Activists and legal advocates for trans and gender-nonconforming people are calling foul in South Carolina after a teenager was told to remove his makeup if he wanted to have his photo taken for the driver's license he had just earned.
Chase Culpepper identifies as male and regularly wears dresses and makeup in his day-to-day life. And while he was nervous about passing his driver's test to get his first license from the Anderson, S.C., Department of Motor Vehicles March 3, he never thought he'd run into trouble because of his appearance.
But after Culpepper aced the test, a DMV employee told the teenager that if he wanted his photo taken for his new license, he would have to remove the eye makeup and lipstick he was wearing. Culpepper says the employee told him that his appearance did not match how a "boy should look." The employee allegedly told the teen that his makeup constituted a "disguise."
After unsuccessful attempts by the teenager and his mother to explain to DMV employees that Culpepper was presenting as he does every day, Culpepper complied with the request and removed his makeup. His photo was taken and he subsequently received his driver's license.
"It was very degrading, and I was in shock," Culpepper told South Carolina TV station WYFF in a segment broadcast this week.
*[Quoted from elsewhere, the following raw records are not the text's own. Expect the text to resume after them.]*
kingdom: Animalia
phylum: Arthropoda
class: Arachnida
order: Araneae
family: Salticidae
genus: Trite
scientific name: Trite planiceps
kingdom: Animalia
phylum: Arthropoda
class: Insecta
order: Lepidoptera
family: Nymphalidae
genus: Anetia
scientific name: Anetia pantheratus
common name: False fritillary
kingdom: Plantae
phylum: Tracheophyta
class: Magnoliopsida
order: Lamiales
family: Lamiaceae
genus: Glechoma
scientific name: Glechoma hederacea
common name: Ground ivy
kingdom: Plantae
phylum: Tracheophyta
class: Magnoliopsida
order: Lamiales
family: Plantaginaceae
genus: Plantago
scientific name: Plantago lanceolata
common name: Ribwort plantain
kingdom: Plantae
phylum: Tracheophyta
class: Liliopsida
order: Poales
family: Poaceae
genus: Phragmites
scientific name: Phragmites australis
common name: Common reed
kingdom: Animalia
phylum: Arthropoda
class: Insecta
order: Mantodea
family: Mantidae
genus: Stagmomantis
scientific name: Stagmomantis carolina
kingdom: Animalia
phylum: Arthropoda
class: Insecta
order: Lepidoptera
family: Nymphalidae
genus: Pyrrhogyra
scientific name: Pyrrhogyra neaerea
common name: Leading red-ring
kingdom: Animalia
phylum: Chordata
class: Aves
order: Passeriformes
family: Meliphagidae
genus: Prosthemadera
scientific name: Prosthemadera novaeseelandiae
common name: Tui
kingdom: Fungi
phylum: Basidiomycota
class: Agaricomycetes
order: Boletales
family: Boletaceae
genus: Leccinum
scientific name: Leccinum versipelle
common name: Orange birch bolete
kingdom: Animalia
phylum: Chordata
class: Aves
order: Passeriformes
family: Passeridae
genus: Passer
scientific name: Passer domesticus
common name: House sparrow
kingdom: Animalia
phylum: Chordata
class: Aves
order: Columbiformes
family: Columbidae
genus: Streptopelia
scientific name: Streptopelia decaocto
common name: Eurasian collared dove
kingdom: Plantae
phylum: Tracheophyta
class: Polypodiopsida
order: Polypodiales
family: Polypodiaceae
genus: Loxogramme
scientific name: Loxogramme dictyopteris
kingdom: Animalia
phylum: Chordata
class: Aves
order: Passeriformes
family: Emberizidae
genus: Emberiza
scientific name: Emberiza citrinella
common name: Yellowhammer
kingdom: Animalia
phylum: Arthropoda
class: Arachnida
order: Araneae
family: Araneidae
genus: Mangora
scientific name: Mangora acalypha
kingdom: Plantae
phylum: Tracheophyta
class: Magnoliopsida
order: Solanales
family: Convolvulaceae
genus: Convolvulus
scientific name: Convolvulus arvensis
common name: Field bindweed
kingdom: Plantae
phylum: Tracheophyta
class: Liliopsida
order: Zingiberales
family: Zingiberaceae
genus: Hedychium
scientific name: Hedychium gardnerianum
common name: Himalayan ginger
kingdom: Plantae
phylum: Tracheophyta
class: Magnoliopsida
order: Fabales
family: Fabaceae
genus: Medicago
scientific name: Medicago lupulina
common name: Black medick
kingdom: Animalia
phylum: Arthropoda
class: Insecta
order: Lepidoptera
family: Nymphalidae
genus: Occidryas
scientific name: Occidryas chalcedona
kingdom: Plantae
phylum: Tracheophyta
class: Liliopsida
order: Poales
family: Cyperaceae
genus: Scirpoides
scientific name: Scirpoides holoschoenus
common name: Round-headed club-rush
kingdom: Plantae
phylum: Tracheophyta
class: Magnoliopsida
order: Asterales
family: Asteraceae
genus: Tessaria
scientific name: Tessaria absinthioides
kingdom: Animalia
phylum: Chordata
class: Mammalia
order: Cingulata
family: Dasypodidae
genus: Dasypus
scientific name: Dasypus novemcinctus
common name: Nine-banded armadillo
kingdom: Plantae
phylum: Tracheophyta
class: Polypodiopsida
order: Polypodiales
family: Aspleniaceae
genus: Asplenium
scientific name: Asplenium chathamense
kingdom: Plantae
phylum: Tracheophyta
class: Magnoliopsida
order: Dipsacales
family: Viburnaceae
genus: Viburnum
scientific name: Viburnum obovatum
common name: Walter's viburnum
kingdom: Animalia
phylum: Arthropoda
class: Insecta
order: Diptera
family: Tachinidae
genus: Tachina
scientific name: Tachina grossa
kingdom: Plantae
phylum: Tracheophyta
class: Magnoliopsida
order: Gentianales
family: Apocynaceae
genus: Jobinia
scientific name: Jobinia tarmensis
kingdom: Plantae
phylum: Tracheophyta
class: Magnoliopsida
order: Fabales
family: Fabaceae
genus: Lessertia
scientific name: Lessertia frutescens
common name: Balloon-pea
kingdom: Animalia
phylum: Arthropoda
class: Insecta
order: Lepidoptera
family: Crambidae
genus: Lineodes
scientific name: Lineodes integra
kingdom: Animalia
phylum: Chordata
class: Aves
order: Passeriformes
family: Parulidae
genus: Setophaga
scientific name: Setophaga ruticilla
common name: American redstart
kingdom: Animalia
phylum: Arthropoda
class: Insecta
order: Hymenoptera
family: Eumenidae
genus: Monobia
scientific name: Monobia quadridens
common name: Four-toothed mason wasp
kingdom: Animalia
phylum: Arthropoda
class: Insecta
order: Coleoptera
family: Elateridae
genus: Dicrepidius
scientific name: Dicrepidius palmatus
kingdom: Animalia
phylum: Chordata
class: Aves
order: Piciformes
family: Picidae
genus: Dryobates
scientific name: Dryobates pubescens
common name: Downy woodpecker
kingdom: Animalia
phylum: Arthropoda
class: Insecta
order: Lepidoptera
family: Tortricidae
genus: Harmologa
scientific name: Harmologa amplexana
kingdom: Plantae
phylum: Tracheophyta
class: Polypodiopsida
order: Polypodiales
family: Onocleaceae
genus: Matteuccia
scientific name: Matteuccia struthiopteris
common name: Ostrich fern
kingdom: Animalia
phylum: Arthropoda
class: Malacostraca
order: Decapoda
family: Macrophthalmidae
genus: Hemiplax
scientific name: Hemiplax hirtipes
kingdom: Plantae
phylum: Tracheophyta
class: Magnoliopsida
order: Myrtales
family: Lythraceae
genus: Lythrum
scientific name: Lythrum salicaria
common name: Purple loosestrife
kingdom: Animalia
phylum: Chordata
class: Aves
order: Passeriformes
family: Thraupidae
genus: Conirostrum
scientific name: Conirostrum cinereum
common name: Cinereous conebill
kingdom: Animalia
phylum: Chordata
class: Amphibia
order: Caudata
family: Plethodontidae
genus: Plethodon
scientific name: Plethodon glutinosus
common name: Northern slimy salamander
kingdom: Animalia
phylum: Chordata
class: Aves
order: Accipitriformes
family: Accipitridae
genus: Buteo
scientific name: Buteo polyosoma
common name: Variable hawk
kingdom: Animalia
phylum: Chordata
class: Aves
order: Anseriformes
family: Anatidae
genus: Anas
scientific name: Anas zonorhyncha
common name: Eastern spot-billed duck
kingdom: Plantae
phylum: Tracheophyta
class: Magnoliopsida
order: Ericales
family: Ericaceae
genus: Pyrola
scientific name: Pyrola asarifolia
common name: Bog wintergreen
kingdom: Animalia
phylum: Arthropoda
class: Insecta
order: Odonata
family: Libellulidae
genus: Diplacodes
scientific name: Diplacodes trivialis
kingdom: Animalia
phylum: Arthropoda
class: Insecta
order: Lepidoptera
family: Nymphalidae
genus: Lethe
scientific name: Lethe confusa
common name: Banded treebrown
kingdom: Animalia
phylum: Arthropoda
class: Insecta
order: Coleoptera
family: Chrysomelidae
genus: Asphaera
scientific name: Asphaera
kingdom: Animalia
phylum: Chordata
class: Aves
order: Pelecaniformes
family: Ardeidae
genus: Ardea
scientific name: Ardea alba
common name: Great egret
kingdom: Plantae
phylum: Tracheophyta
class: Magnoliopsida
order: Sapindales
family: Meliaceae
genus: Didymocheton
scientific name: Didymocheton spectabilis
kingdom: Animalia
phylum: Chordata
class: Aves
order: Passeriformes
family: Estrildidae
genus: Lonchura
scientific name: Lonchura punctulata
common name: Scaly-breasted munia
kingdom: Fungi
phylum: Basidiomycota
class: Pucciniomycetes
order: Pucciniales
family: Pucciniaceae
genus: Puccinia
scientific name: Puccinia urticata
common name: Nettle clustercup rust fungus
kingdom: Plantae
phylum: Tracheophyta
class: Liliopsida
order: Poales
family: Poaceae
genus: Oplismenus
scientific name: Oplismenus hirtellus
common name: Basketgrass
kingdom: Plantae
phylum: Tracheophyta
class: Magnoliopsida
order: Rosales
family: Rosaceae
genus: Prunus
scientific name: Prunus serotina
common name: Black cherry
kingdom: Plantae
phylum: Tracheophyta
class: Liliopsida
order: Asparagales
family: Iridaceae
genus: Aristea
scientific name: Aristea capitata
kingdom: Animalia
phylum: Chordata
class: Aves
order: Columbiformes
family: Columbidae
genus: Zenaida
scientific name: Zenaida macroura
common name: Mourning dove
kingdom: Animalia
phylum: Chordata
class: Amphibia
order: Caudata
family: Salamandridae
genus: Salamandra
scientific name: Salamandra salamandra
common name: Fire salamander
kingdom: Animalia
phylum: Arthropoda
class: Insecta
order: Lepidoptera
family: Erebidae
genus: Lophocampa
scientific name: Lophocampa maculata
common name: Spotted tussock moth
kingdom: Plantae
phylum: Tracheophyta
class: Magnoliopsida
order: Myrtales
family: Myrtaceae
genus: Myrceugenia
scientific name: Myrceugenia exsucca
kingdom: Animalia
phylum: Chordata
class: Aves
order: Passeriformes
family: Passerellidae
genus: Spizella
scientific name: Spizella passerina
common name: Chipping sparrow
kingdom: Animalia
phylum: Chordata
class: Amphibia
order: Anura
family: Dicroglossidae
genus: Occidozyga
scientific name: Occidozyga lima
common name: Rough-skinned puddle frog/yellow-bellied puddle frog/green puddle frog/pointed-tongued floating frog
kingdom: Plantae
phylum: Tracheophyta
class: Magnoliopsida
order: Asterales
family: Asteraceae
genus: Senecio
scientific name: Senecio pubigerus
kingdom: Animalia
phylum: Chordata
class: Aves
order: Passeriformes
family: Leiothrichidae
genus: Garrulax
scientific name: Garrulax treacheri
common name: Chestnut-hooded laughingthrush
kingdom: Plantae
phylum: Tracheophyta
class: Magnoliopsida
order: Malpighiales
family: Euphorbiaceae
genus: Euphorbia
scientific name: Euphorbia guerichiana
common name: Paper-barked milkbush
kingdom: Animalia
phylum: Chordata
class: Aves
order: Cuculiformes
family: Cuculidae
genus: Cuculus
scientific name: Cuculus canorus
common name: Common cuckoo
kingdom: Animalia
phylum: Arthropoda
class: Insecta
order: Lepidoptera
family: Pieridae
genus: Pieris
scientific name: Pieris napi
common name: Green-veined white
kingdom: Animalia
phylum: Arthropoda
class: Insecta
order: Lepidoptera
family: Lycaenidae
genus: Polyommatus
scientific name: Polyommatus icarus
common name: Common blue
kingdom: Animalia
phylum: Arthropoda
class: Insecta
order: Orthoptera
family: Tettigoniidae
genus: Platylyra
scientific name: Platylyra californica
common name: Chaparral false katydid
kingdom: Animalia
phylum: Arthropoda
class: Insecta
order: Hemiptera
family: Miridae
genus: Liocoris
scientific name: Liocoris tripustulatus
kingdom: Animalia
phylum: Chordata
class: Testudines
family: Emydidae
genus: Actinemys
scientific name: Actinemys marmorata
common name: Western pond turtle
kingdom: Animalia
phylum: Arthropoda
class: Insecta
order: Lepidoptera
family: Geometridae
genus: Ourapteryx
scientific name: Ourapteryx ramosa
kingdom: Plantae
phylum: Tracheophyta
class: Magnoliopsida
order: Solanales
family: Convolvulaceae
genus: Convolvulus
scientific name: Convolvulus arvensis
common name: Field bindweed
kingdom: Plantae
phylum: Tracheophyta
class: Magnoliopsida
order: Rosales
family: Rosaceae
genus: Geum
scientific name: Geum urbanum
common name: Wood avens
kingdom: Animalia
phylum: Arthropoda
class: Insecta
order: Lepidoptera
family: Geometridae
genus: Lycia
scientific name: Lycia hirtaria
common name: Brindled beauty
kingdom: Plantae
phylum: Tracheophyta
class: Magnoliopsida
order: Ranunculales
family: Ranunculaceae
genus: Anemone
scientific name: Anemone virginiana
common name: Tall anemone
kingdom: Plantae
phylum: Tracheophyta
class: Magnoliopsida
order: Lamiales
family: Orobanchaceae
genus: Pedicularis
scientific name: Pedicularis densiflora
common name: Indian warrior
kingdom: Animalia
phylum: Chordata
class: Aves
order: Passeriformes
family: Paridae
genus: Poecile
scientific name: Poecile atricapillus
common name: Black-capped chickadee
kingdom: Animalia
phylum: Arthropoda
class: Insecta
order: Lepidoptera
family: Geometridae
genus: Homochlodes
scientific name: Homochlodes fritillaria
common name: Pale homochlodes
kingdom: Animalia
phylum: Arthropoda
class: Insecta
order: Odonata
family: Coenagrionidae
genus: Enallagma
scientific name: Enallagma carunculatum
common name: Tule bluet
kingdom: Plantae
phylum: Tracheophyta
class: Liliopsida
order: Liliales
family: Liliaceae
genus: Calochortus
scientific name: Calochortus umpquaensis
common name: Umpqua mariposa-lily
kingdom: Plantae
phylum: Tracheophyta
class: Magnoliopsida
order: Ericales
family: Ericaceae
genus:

Following media attention, the South Carolina DMV has pointed to a regulation adopted in 2009 as its explanation for the treatment Culpepper received. That policy states, "At no time will an applicant be photographed when it appears that he or she is purposefully altering his or her appearance so that the photo would misrepresent his or her identity."
But Culpepper's mother said that by making her son take off his makeup, the DMV employee actually forced her son to misrepresent himself. "It was incredibly devastating," Teresa Culpepper told the local news station. "This is who he is. And for him to not have makeup on would be a disguise in itself."
The Transgender Legal Defense and Education Fund has taken up Culpepper's story, and has sent a letter to the Anderson DMV asking that the office allow the teen to retake his driver's license photo -- complete with the makeup he wears every day.
Noting that the teenager's attire and makeup are "essential components of his gender expression," TLDEF executive director Michael D. Silverman summarizes the incident thusly:
"DMV staff mandated that Chase look more like a boy, deliberately seeking to suppress the feminine and androgynous aspects of Chase's gender expression. Women are permitted to wear makeup in their driver's license photos as a matter of course, yet Chase was targeted for suppression because he is a male expressing himself in a feminine manner.
"In the end, Chase was told that he could not wear makeup simply because boys typically do not wear makeup. It was not because his makeup acted as any type of disguise of his identity. Sex stereotypes like this do not justify a government agency's restriction of constitutionally protected expression."
At press time, the Anderson DMV had not announced a change in policy or expressed a willingness to let Culpepper retake his photo.